Un yuan numérique pour mieux contrôler les flux

Dans ce contexte, il se trouve que la Banque populaire de Chine a décidé de lancer sa propre monnaie numérique, nommée Digital Currency Electronic Payment (DCEP). « L’utilisation de l’argent liquide diminue. Finalement, il sera remplacé par quelque chose au format numérique », a déclaré à CNBC Yan Xiao, chef de projet pour le commerce numérique au Forum économique mondial. Le vice-gouverneur de la Banque populaire de Chine, Fan Yifei, avait déclaré par ailleurs que la production et le stockage des espèces représentaient un coût élevé.

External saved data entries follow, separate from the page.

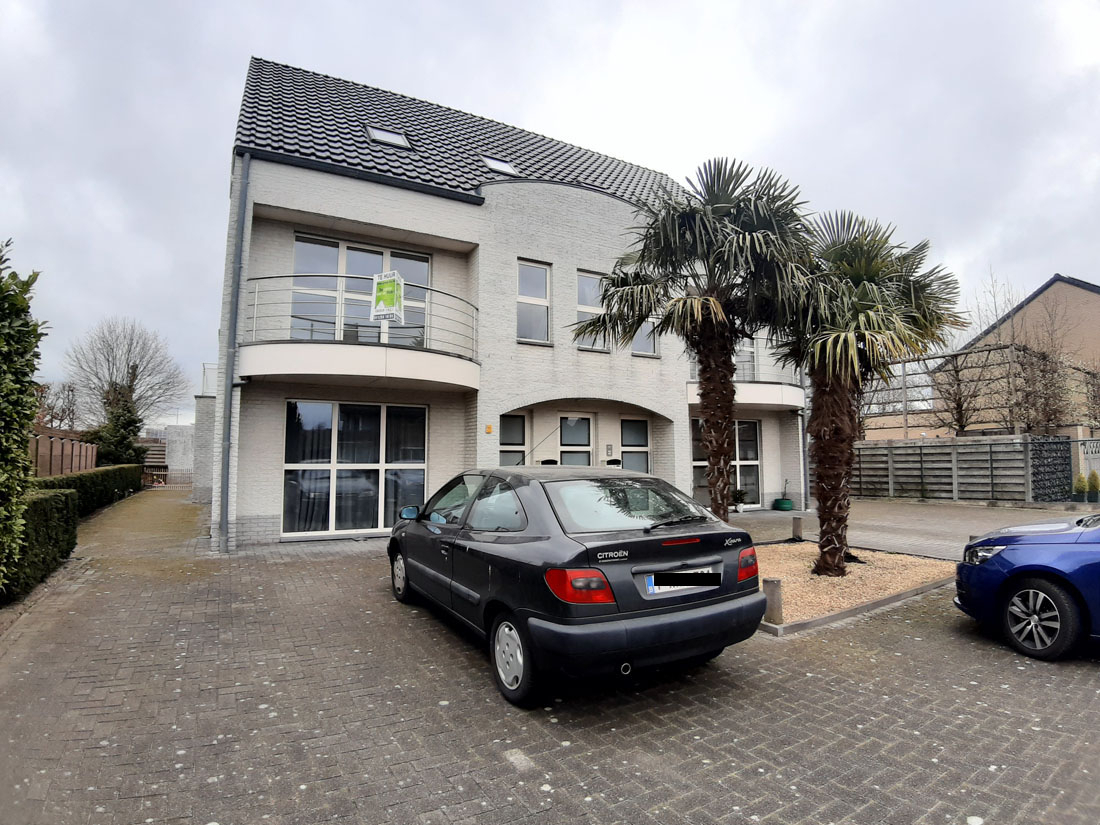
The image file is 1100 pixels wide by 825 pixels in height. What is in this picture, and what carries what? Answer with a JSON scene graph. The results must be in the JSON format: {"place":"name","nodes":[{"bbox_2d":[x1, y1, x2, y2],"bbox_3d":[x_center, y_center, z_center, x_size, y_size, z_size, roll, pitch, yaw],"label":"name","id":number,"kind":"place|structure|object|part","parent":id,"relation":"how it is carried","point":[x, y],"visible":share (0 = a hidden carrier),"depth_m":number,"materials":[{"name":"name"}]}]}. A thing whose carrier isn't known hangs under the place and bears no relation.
{"place":"outdoors","nodes":[
{"label":"outdoors","id":0,"kind":"place"},
{"bbox_2d":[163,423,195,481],"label":"wall","id":1,"kind":"structure","parent":0,"point":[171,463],"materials":[{"name":"white brick"}]},
{"bbox_2d":[193,364,218,504],"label":"wall","id":2,"kind":"structure","parent":0,"point":[203,498],"depth_m":16.01,"materials":[{"name":"grey brick"}]},
{"bbox_2d":[214,52,801,549],"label":"house","id":3,"kind":"structure","parent":0,"point":[495,405],"depth_m":11.17,"materials":[{"name":"white brick"}]},
{"bbox_2d":[219,152,250,553],"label":"drainpipe","id":4,"kind":"object","parent":3,"relation":"attached to","point":[247,165],"visible":0.94,"depth_m":9.21,"materials":[{"name":"grey metal"}]},
{"bbox_2d":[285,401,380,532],"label":"curtains","id":5,"kind":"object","parent":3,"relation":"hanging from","point":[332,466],"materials":[{"name":"black fabric"}]},
{"bbox_2d":[282,399,427,536],"bbox_3d":[-3.371,0.938,10.142,2.517,2.488,0.209,2,-5,-31],"label":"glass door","id":6,"kind":"structure","parent":3,"relation":"in","point":[285,467],"depth_m":10.05,"materials":[{"name":"glass"}]},
{"bbox_2d":[238,274,480,392],"bbox_3d":[-3.311,-1.340,10.382,4.166,1.850,3.047,2,-5,-31],"label":"balcony","id":7,"kind":"structure","parent":3,"relation":"attached to","point":[322,345],"depth_m":9.28,"materials":[{"name":"white"}]},
{"bbox_2d":[370,271,404,322],"bbox_3d":[-2.576,-1.827,9.038,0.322,0.781,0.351,2,-5,-31],"label":"sign","id":8,"kind":"object","parent":7,"relation":"attached to","point":[379,290],"visible":0.99,"depth_m":9.02,"materials":[{"name":"green"}]},
{"bbox_2d":[288,233,431,348],"bbox_3d":[-3.406,-1.904,10.508,2.526,2.263,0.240,2,-5,-31],"label":"balcony window","id":9,"kind":"structure","parent":3,"relation":"in","point":[306,246],"depth_m":10.41,"materials":[{"name":"glass"}]},
{"bbox_2d":[366,125,412,149],"bbox_3d":[-3.128,-5.266,11.014,0.741,0.396,0.720,2,-5,-31],"label":"skylight","id":10,"kind":"object","parent":3,"relation":"in","point":[399,139],"visible":0.57,"depth_m":11.07},
{"bbox_2d":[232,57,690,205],"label":"tiled roof","id":11,"kind":"structure","parent":3,"relation":"on","point":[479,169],"depth_m":11.93,"materials":[{"name":"grey tile"}]},
{"bbox_2d":[484,424,492,433],"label":"house number plate","id":12,"kind":"object","parent":3,"relation":"attached to","point":[488,428],"visible":0.96,"depth_m":10.96,"materials":[{"name":"orange"}]},
{"bbox_2d":[482,156,517,174],"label":"skylight","id":13,"kind":"object","parent":3,"relation":"in","point":[493,162],"visible":0.53,"depth_m":12.17},
{"bbox_2d":[499,413,526,467],"bbox_3d":[-0.859,1.086,11.776,0.881,2.270,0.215,2,-5,-31],"label":"window","id":14,"kind":"structure","parent":3,"relation":"in","point":[509,428],"depth_m":11.89,"materials":[{"name":"glass"}]},
{"bbox_2d":[516,260,550,342],"bbox_3d":[-0.383,-2.212,11.591,0.763,1.932,0.299,2,-5,-31],"label":"window","id":15,"kind":"structure","parent":3,"relation":"in","point":[536,273],"depth_m":11.66,"materials":[{"name":"glass"}]},
{"bbox_2d":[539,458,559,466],"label":"mailbox","id":16,"kind":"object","parent":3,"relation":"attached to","point":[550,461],"visible":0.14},
{"bbox_2d":[557,413,592,466],"bbox_3d":[0.509,1.284,12.672,1.056,2.419,0.210,2,-5,-31],"label":"front door","id":17,"kind":"structure","parent":3,"relation":"in","point":[565,419],"depth_m":12.73,"materials":[{"name":"glass"}]},
{"bbox_2d":[575,269,611,350],"bbox_3d":[0.920,-2.102,12.156,0.993,1.875,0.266,2,-5,-31],"label":"window","id":18,"kind":"structure","parent":3,"relation":"in","point":[581,315],"depth_m":12.09,"materials":[{"name":"glass"}]},
{"bbox_2d":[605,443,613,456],"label":"intercom","id":19,"kind":"object","parent":3,"relation":"attached to","point":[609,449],"visible":0.96,"depth_m":12.46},
{"bbox_2d":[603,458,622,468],"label":"mailbox","id":20,"kind":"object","parent":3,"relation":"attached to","point":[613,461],"visible":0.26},
{"bbox_2d":[621,416,649,473],"bbox_3d":[1.906,1.211,13.142,0.949,2.305,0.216,2,-5,-31],"label":"window","id":21,"kind":"structure","parent":3,"relation":"in","point":[625,426],"depth_m":13.21,"materials":[{"name":"glass"}]},
{"bbox_2d":[631,319,657,355],"bbox_3d":[1.999,-2.031,12.563,0.712,1.732,0.266,2,-5,-31],"label":"window","id":22,"kind":"structure","parent":3,"relation":"in","point":[638,350],"depth_m":12.60,"materials":[{"name":"glass"}]},
{"bbox_2d":[691,417,760,506],"bbox_3d":[4.510,1.269,14.602,2.458,2.440,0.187,2,-5,-31],"label":"window","id":23,"kind":"structure","parent":3,"relation":"in","point":[752,449],"depth_m":14.79,"materials":[{"name":"glass"}]},
{"bbox_2d":[687,350,803,410],"bbox_3d":[4.932,-0.932,14.613,3.554,1.727,2.592,2,-5,-31],"label":"balcony","id":24,"kind":"structure","parent":3,"relation":"attached to","point":[764,387],"depth_m":13.99,"materials":[{"name":"white"}]},
{"bbox_2d":[734,338,756,381],"bbox_3d":[4.779,-1.271,14.668,1.167,1.852,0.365,2,-5,-31],"label":"window","id":25,"kind":"structure","parent":3,"relation":"in","point":[750,354],"depth_m":14.74,"materials":[{"name":"white glass"}]},
{"bbox_2d":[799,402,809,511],"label":"drainpipe","id":26,"kind":"object","parent":3,"relation":"attached to","point":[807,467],"visible":0.7,"depth_m":15.01,"materials":[{"name":"grey metal"}]},
{"bbox_2d":[0,486,1099,824],"label":"paved driveway","id":27,"kind":"structure","parent":0,"point":[962,645],"materials":[{"name":"brick"}]},
{"bbox_2d":[141,466,194,488],"bbox_3d":[-16.723,2.784,25.093,2.996,1.129,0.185,2,-5,-31],"label":"gate","id":28,"kind":"structure","parent":27,"relation":"on","point":[162,472],"depth_m":24.99,"materials":[{"name":"brown"}]},
{"bbox_2d":[388,465,768,706],"bbox_3d":[-0.149,1.202,5.310,1.782,1.374,4.162,2,-5,-31],"label":"black car","id":29,"kind":"object","parent":27,"relation":"on","point":[458,546],"visible":0.99,"depth_m":3.78,"materials":[{"name":"black metal"}]},
{"label":"wheel","id":30,"kind":"part","parent":29,"relation":"part of","materials":[{"name":"metal"}]},
{"label":"wheel","id":31,"kind":"part","parent":29,"relation":"part of","materials":[{"name":"metal"}]},
{"label":"taillight","id":32,"kind":"part","parent":29,"relation":"part of","materials":[{"name":"red plastic"}]},
{"label":"window","id":33,"kind":"part","parent":29,"relation":"part of","materials":[{"name":"glass"}]},
{"label":"bumper","id":34,"kind":"part","parent":29,"relation":"part of","materials":[{"name":"black plastic"}]},
{"bbox_2d":[644,569,717,593],"bbox_3d":[0.862,1.099,3.704,0.633,0.150,0.107,2,-5,-31],"label":"license plate","id":35,"kind":"object","parent":29,"relation":"attached to","point":[652,578],"visible":0.82,"depth_m":3.65,"materials":[{"name":"white"}]},
{"label":"license plate","id":36,"kind":"part","parent":29,"relation":"part of","materials":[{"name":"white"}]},
{"label":"taillight","id":37,"kind":"part","parent":29,"relation":"part of","materials":[{"name":"red plastic"}]},
{"bbox_2d":[731,488,748,513],"bbox_3d":[4.694,2.197,14.251,0.589,0.613,0.567,4,-6,-44],"label":"potted plant","id":38,"kind":"object","parent":27,"relation":"on","point":[739,493],"visible":0.89,"depth_m":14.17,"materials":[{"name":"green plant"}]},
{"bbox_2d":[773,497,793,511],"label":"plant pot","id":39,"kind":"object","parent":27,"relation":"on","point":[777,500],"visible":0.89,"depth_m":14.59,"materials":[{"name":"green plastic"}]},
{"bbox_2d":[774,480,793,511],"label":"potted plant","id":40,"kind":"object","parent":27,"relation":"on","point":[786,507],"visible":0.94,"depth_m":14.78,"materials":[{"name":"green plant"}]},
{"bbox_2d":[754,543,954,635],"bbox_3d":[2.865,1.981,7.082,3.598,0.149,2.876,2,-5,-31],"label":"gravel bed","id":41,"kind":"object","parent":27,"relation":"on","point":[841,601],"visible":0.57,"depth_m":6.41,"materials":[{"name":"brown gravel"}]},
{"bbox_2d":[575,155,815,525],"bbox_3d":[1.942,-0.709,7.534,3.274,5.161,3.323,2,-5,-31],"label":"palm tree","id":42,"kind":"object","parent":41,"relation":"in","point":[723,345],"visible":0.97,"depth_m":7.23,"materials":[{"name":"plant"}]},
{"bbox_2d":[763,577,783,623],"bbox_3d":[1.949,1.660,5.005,0.151,0.392,0.150,2,-5,-31],"label":"bollard","id":43,"kind":"object","parent":41,"relation":"on","point":[768,585],"visible":0.83,"depth_m":4.95,"materials":[{"name":"grey"}]},
{"bbox_2d":[791,515,802,541],"bbox_3d":[4.089,1.953,9.466,0.167,0.465,0.168,2,-5,-31],"label":"bollard","id":44,"kind":"object","parent":41,"relation":"on","point":[795,530],"visible":0.99,"depth_m":9.40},
{"bbox_2d":[780,204,960,573],"bbox_3d":[3.741,-0.298,7.225,2.604,4.555,2.505,2,-5,-31],"label":"palm tree","id":45,"kind":"object","parent":41,"relation":"in","point":[873,303],"visible":0.96,"depth_m":6.95,"materials":[{"name":"plant"}]},
{"bbox_2d":[852,433,1067,503],"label":"wooden fence","id":46,"kind":"object","parent":27,"relation":"on","point":[982,444],"visible":0.9,"depth_m":16.42,"materials":[{"name":"wood"}]},
{"bbox_2d":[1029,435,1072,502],"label":"panel","id":47,"kind":"object","parent":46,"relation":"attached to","point":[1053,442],"visible":0.8,"depth_m":15.91,"materials":[{"name":"black"}]},
{"bbox_2d":[952,513,1099,660],"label":"blue car","id":48,"kind":"object","parent":27,"relation":"on","point":[1044,583],"visible":1,"depth_m":4.34,"materials":[{"name":"blue metal"}]},
{"label":"headlight","id":49,"kind":"part","parent":48,"relation":"part of","materials":[{"name":"clear plastic"}]},
{"label":"wheel","id":50,"kind":"part","parent":48,"relation":"part of","materials":[{"name":"black"}]},
{"bbox_2d":[1073,472,1088,501],"bbox_3d":[14.664,2.166,15.714,0.530,1.018,0.526,2,-5,-31],"label":"shrub","id":51,"kind":"object","parent":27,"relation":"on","point":[1080,486],"visible":0.91,"depth_m":15.65,"materials":[{"name":"green plant"}]},
{"bbox_2d":[1087,469,1099,498],"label":"shrub","id":52,"kind":"object","parent":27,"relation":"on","point":[1094,474],"visible":0.96,"depth_m":15.71,"materials":[{"name":"green plant"}]},
{"bbox_2d":[1,0,1099,427],"label":"sky","id":53,"kind":"structure","parent":0,"point":[691,5],"materials":[{"name":"grey"}]},
{"bbox_2d":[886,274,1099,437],"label":"neighbouring house","id":54,"kind":"structure","parent":0,"point":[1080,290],"depth_m":24.70,"materials":[{"name":"brick"}]},
{"label":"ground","id":55,"kind":"structure","parent":0},
{"bbox_2d":[0,241,49,591],"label":"hedge","id":56,"kind":"object","parent":55,"relation":"on","point":[33,412],"visible":0.99,"depth_m":5.11,"materials":[{"name":"green plant"}]},
{"bbox_2d":[2,488,78,601],"bbox_3d":[-5.972,1.425,6.000,0.993,1.071,3.052,2,-5,-31],"label":"hedge","id":57,"kind":"object","parent":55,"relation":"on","point":[46,500],"visible":0.82,"depth_m":6.43,"materials":[{"name":"green plant"}]},
{"bbox_2d":[34,381,78,431],"bbox_3d":[-23.911,0.692,27.227,3.256,4.587,3.118,-3,-5,35],"label":"bare tree","id":58,"kind":"object","parent":55,"relation":"on","point":[64,412],"visible":0.69,"depth_m":27.32,"materials":[{"name":"brown plant"}]},
{"bbox_2d":[29,433,98,478],"bbox_3d":[-12.453,1.581,14.373,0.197,1.885,6.685,2,-5,-31],"label":"wooden fence","id":59,"kind":"object","parent":55,"relation":"on","point":[55,444],"visible":0.53,"depth_m":14.83,"materials":[{"name":"brown wood"}]},
{"bbox_2d":[30,464,146,515],"bbox_3d":[-11.461,1.991,14.331,0.882,1.114,9.237,2,-5,-31],"label":"hedge","id":60,"kind":"object","parent":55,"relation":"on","point":[121,488],"visible":0.55,"depth_m":13.93,"materials":[{"name":"green plant"}]},
{"bbox_2d":[90,377,145,468],"bbox_3d":[-17.391,0.879,23.181,2.436,4.958,2.727,2,-5,-31],"label":"evergreen tree","id":61,"kind":"object","parent":55,"relation":"on","point":[124,424],"visible":0.56,"depth_m":22.78,"materials":[{"name":"green plant"}]},
{"bbox_2d":[65,318,187,433],"bbox_3d":[-23.655,-0.602,31.967,6.428,9.200,6.173,-3,-5,35],"label":"bare tree","id":62,"kind":"object","parent":55,"relation":"on","point":[112,350],"visible":0.91,"depth_m":31.42,"materials":[{"name":"plant"}]},
{"bbox_2d":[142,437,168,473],"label":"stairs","id":63,"kind":"structure","parent":55,"relation":"on","point":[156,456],"materials":[{"name":"brown"}]},
{"bbox_2d":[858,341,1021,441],"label":"metal trellis","id":64,"kind":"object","parent":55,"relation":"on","point":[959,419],"visible":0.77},
{"bbox_2d":[931,267,1010,436],"bbox_3d":[14.947,-1.178,20.289,3.112,7.788,3.187,-3,-5,41],"label":"bare tree","id":65,"kind":"object","parent":55,"relation":"on","point":[957,375],"visible":0.73,"depth_m":20.20,"materials":[{"name":"plant"}]},
{"bbox_2d":[860,342,1099,438],"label":"espaliered trees","id":66,"kind":"object","parent":55,"relation":"on","point":[903,375],"visible":0.59,"depth_m":20.26,"materials":[{"name":"brown plant"}]},
{"bbox_2d":[1005,285,1083,434],"bbox_3d":[16.930,-0.889,19.691,2.981,6.908,2.901,4,-6,-45],"label":"bare tree","id":67,"kind":"object","parent":55,"relation":"on","point":[1044,354],"visible":0.77,"depth_m":19.58,"materials":[{"name":"brown plant"}]},
{"bbox_2d":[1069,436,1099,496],"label":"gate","id":68,"kind":"structure","parent":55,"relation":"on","point":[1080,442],"depth_m":16.43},
{"bbox_2d":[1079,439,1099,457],"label":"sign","id":69,"kind":"object","parent":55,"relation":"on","point":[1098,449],"visible":0.91,"depth_m":17.14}
]}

Une autre raison d’être de ce yuan numérique est d’accroître la concurrence dans le secteur des paiements numériques, actuellement dominé par Alipay (géré par Alibaba) et WeChat Pay (géré par Tencent). Cette monnaie fait donc actuellement l’objet de plusieurs tests, notamment à Shenzhen, Chengdu et Suzhou. La plateforme de commerce en ligne JD.com a elle aussi été sollicitée pour les essais, en offrant aux clients la possibilité d’acheter des produits en yuans virtuels. Il suffit d’installer l’application de portefeuille électronique sur son smartphone et d’y associer son compte bancaire.

Si cette nouvelle monnaie est définitivement et largement adoptée, toutes les transactions seront complètement traçables, comme l’explique Xu Yuan, chercheur principal au Centre de recherche sur la finance numérique de l’Université de Pékin : « En théorie, après le lancement du yuan numérique, il n’y aura aucune transaction que les autorités de régulation ne pourront pas voir ». Le principe s’oppose donc complètement aux cryptomonnaies, qui reposent sur un réseau informatique décentralisé et des technologies de cryptographie, qui confèrent à leur propriétaire un certain anonymat.

En résumé, la Chine semble vouloir écarter complètement les cryptomonnaies de son paysage financier pour mettre en avant sa propre monnaie numérique sur laquelle elle aurait un contrôle absolu. Pour Winston Ma, professeur adjoint à la NYU Law School, Pékin pourrait ne pas en rester là et déployer bientôt de nouvelles règles ciblant les actifs cryptographiques eux-mêmes.